Android News

Android 2.0 versus Sense — fight!

November 21, 2009 | by Evan Selleck

Android OS, Featured post, HTC, Motorola, Verizon

Android 2.0 versus Sense — fight!

Yes, it’s called Sense UI. But in the case of this piece, I’m not referring mainly to the User Interface. HTC’s Sense is what I’m discussing, in reference to the updated Android 2.0 Operating System. So, from this point on, within this segment, Sense UI will be known as Sense.

The wait for Android 2.0 has been almost painful for those with an HTC Hero. For whatever reason, it’s still not here. And like it or not, it’s pretty much common practice for HTC to keep silent about what’s coming, up until the very hour something gets released. There are rumors that the upcoming Passion/Dragon, also from HTC, will showcase Android 2.0 with the Sense UI (subsequently called Sense 2.0); but those rumors also slate the phone for a mid-December release, so seeing an update to our existing Sense-infused handsets before then seems pretty faint.

So, I got to thinking about it. I’ve been playing around with the DROID since its release, checking out the features that Verizon and Motorola have been swooning over, and I realized something: I already have those features on my Hero. In fact, in some ways, I have more features, or more robust usability. Of course, I don’t have Bluetooth 2.1, and I don’t have voice-activated Google Navigation (or Navigation at all, for that matter); but I’m not going to cover what I don’t have, versus what the DROID does (no pun intended). Instead, I want to point out that I’m excited for an update, which consists of features, the majority of which, I already utilize.

First, Facebook sync. The first time you start up your DROID device, it will run through the standard Google set-up process. But then it will ask you to synchronize your Facebook profile, with the contacts on your phone. This automatically adds the contacts from your Facebook profile to your phone, and adds phone numbers appropriately. However! If you do not have a contact in your phone already, and want to edit a contact added from Facebook . . . Well, you can’t. You’ll have to go through an extra step to add the contact manually, input the name and number (and whatever other pieces of information you want to add), and then save what you’ve changed.

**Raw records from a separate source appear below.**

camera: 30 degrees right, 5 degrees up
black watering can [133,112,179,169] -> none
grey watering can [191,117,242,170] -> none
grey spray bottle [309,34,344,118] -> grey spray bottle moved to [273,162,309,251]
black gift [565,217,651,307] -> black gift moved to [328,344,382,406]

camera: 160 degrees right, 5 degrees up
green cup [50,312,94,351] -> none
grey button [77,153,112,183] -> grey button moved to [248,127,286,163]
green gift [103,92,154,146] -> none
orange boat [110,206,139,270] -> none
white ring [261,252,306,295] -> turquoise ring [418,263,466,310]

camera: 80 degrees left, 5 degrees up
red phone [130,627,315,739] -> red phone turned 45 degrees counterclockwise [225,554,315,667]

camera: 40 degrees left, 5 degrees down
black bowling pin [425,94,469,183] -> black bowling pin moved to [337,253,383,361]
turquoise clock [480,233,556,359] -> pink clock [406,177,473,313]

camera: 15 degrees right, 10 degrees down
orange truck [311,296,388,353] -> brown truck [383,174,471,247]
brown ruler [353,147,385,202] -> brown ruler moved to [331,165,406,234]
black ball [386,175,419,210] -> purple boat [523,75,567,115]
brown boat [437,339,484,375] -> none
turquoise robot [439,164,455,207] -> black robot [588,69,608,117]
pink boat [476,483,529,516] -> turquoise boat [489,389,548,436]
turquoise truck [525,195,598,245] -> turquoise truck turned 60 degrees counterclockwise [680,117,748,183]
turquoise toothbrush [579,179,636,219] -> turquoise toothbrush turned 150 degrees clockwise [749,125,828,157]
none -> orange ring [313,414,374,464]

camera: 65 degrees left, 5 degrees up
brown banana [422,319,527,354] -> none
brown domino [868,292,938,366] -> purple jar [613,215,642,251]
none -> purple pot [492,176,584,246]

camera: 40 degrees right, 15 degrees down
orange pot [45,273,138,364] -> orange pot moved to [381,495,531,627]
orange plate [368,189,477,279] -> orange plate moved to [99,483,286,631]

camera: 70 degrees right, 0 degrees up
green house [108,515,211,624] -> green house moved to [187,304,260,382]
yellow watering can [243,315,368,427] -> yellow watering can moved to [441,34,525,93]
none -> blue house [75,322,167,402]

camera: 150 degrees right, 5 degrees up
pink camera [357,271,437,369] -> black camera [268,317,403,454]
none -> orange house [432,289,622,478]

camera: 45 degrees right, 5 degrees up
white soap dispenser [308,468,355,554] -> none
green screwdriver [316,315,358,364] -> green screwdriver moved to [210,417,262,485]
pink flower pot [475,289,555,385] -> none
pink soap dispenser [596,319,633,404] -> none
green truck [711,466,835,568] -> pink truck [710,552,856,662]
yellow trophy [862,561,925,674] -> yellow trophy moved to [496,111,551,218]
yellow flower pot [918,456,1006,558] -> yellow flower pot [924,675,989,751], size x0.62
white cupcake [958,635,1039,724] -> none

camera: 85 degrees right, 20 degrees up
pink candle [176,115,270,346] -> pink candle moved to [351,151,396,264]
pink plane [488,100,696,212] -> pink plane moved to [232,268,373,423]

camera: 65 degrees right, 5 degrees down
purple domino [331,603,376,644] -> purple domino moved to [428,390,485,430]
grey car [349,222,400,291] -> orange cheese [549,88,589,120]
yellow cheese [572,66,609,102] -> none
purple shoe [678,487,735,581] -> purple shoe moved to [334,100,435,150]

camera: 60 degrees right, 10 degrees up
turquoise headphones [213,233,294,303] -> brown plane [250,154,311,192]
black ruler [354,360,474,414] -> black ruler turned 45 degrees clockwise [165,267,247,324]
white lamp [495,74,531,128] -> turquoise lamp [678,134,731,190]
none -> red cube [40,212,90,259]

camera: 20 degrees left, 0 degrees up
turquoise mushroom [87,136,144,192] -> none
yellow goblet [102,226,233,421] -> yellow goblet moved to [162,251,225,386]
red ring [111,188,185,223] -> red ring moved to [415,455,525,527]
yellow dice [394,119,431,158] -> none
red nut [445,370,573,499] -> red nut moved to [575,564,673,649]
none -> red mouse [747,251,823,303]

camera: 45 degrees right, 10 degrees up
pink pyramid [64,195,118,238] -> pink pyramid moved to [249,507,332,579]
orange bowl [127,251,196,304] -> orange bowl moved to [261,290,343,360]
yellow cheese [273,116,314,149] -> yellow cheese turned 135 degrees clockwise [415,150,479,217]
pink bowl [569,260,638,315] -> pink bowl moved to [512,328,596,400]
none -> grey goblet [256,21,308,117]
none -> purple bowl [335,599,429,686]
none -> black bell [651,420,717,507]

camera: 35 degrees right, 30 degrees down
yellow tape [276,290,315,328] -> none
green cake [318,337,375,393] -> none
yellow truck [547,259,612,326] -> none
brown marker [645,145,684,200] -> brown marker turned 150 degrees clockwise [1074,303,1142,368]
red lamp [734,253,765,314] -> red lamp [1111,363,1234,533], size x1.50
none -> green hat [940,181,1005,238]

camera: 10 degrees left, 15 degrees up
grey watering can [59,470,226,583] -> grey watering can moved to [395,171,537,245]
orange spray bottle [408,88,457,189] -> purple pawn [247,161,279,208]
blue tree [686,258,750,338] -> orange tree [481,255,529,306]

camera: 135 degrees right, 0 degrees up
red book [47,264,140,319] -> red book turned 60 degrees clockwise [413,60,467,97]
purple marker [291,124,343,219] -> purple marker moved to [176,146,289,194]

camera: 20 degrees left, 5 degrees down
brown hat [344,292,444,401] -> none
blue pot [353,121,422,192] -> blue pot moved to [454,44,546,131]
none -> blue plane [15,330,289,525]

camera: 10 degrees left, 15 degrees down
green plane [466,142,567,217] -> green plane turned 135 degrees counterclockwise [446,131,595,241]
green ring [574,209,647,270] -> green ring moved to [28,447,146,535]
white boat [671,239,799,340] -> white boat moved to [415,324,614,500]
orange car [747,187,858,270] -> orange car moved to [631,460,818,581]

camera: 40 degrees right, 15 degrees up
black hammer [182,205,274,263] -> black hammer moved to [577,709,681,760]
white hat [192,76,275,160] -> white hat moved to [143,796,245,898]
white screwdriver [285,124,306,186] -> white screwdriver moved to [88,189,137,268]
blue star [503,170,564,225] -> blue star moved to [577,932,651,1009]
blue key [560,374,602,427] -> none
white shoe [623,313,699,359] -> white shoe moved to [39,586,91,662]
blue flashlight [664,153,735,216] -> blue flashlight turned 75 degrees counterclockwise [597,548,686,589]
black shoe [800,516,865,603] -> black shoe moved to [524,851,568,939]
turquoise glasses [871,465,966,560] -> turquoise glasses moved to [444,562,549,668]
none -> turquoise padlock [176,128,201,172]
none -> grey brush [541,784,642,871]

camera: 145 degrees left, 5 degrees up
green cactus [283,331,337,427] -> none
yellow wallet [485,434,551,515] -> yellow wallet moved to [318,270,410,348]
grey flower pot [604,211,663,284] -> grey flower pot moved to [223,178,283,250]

Of course, it will automatically combine with the appropriate Facebook contact, so it’s not that big of a deal. What I don’t like about this, though, is that it does add your Facebook contacts onto your phone. Personally, I don’t need all of them in there, because I don’t frequently talk or text or even chat with them.

Hero Facebook

The difference? I set up my phone the same way as the DROID, including synchronizing my Facebook profile with the device. But instead of every Facebook contact being added to my phone; the phone will correlate contacts saved on the phone, pulled from the cloud via Google Contacts (accessed usually by Gmail), or those you put on the phone manually, and then aggregate that information to match contact names with Facebook profile names. Contact information basically gets synchronized with a picture, and then furthermore to the profile on Facebook. No additional contacts added to the phone proper. And so my small amount of contacts get nicely updated, and I’m not forced to have a load of people in my phone that I don’t talk to right from the start.

That wasn’t enough for HTC though. They also included Twitter, which corresponds with the native Twitter application present on the phone (affectionately called Peep). And then again, you have Flickr, which can be synced to the phone as well. I don’t even use Flickr, but it’s there, just in case I ever do want to use it.

Another feature would be quick access to different means of communication with a contact. It’s called Quick Contact, and it basically allows the user a faster means of getting to a text message. By pressing on a contact’s picture (or name), you can bring up a list of options: call, SMS, email by default. It’s a great feature, and a welcomed one to Android, but one that HTC already gave me with Sense. And I use it a lot. The compiled communications, seeing SMS, emails, and calls via the contact card, make it a lot easier and practical to use those Quick Contact features than ever before.

Okay, that’s just a quick look at what those with a Hero, or an Eris, already have versus what’s coming with the Android 2.0 update. And yes, there are a lot more features integrated into Sense that are being introduced with Android 2.0, but I wanted to focus on some of the bigger features. But, here’s a list of what’s different, and what we should be excited about:

Google Navigation with voice search
Voice search
Updated Android Market (which now includes screenshots of the applications)
A new unlock screen
(this hasn’t been confirmed to change on the Hero, Hero for Sprint, or Droid Eris)
Faster browser
Bluetooth 2.1
Updated calendar features, including the ability to invite

Some of those are pretty big changes, and it just shows me all over again why I’m still excited for an update that, for all intents and purposes, will probably do nothing more than refine features already on my phone. So maybe this is why HTC didn’t jump on getting Android 2.0 ready for their Sense UI.  There are other theories out there right now, but this seems to make the most sense to me. Pushing out an update, one as major as an Operating System overhaul, is quite the task with something like Sense layered over it, so why put the time and effort and money into updating a system that you’ve already managed to provide?